Stored rows>
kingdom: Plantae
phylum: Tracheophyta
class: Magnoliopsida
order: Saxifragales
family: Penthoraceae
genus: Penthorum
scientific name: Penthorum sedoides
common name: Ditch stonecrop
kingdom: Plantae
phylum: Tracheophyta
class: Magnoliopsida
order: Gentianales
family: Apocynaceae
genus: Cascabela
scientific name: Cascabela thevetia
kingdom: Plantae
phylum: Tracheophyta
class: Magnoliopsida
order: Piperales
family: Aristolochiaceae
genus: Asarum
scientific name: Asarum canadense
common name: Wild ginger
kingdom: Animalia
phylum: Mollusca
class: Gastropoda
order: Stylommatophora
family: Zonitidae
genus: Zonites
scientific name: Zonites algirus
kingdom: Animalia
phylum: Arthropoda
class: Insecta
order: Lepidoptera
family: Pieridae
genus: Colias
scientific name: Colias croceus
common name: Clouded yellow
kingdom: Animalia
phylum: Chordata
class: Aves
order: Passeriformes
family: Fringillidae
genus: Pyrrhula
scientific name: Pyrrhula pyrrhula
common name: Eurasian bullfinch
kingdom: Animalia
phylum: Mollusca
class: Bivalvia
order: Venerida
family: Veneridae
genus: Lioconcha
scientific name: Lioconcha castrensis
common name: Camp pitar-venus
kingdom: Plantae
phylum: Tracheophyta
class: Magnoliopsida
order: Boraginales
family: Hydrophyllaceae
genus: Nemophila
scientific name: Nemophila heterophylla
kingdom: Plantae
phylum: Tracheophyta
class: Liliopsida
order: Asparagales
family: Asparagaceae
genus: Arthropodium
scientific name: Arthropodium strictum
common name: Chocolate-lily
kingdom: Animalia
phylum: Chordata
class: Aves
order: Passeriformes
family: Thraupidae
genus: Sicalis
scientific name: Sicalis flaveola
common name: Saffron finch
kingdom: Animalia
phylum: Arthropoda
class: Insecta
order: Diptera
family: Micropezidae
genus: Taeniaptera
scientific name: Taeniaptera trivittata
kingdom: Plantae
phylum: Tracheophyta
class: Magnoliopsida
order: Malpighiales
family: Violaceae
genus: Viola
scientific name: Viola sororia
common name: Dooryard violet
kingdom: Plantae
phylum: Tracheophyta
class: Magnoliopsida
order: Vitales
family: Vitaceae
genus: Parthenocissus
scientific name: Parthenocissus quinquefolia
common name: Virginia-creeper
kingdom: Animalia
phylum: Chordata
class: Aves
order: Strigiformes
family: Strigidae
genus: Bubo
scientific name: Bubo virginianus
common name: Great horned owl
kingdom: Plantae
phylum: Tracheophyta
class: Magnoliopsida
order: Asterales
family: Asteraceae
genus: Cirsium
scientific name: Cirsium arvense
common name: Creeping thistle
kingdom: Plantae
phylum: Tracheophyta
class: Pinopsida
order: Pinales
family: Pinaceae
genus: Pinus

Required task> Reproduce every line of the material above verbatim, from the first "kingdom:" line through the final "genus:" line.

Answer to the exercise>
kingdom: Plantae
phylum: Tracheophyta
class: Magnoliopsida
order: Saxifragales
family: Penthoraceae
genus: Penthorum
scientific name: Penthorum sedoides
common name: Ditch stonecrop
kingdom: Plantae
phylum: Tracheophyta
class: Magnoliopsida
order: Gentianales
family: Apocynaceae
genus: Cascabela
scientific name: Cascabela thevetia
kingdom: Plantae
phylum: Tracheophyta
class: Magnoliopsida
order: Piperales
family: Aristolochiaceae
genus: Asarum
scientific name: Asarum canadense
common name: Wild ginger
kingdom: Animalia
phylum: Mollusca
class: Gastropoda
order: Stylommatophora
family: Zonitidae
genus: Zonites
scientific name: Zonites algirus
kingdom: Animalia
phylum: Arthropoda
class: Insecta
order: Lepidoptera
family: Pieridae
genus: Colias
scientific name: Colias croceus
common name: Clouded yellow
kingdom: Animalia
phylum: Chordata
class: Aves
order: Passeriformes
family: Fringillidae
genus: Pyrrhula
scientific name: Pyrrhula pyrrhula
common name: Eurasian bullfinch
kingdom: Animalia
phylum: Mollusca
class: Bivalvia
order: Venerida
family: Veneridae
genus: Lioconcha
scientific name: Lioconcha castrensis
common name: Camp pitar-venus
kingdom: Plantae
phylum: Tracheophyta
class: Magnoliopsida
order: Boraginales
family: Hydrophyllaceae
genus: Nemophila
scientific name: Nemophila heterophylla
kingdom: Plantae
phylum: Tracheophyta
class: Liliopsida
order: Asparagales
family: Asparagaceae
genus: Arthropodium
scientific name: Arthropodium strictum
common name: Chocolate-lily
kingdom: Animalia
phylum: Chordata
class: Aves
order: Passeriformes
family: Thraupidae
genus: Sicalis
scientific name: Sicalis flaveola
common name: Saffron finch
kingdom: Animalia
phylum: Arthropoda
class: Insecta
order: Diptera
family: Micropezidae
genus: Taeniaptera
scientific name: Taeniaptera trivittata
kingdom: Plantae
phylum: Tracheophyta
class: Magnoliopsida
order: Malpighiales
family: Violaceae
genus: Viola
scientific name: Viola sororia
common name: Dooryard violet
kingdom: Plantae
phylum: Tracheophyta
class: Magnoliopsida
order: Vitales
family: Vitaceae
genus: Parthenocissus
scientific name: Parthenocissus quinquefolia
common name: Virginia-creeper
kingdom: Animalia
phylum: Chordata
class: Aves
order: Strigiformes
family: Strigidae
genus: Bubo
scientific name: Bubo virginianus
common name: Great horned owl
kingdom: Plantae
phylum: Tracheophyta
class: Magnoliopsida
order: Asterales
family: Asteraceae
genus: Cirsium
scientific name: Cirsium arvense
common name: Creeping thistle
kingdom: Plantae
phylum: Tracheophyta
class: Pinopsida
order: Pinales
family: Pinaceae
genus: Pinus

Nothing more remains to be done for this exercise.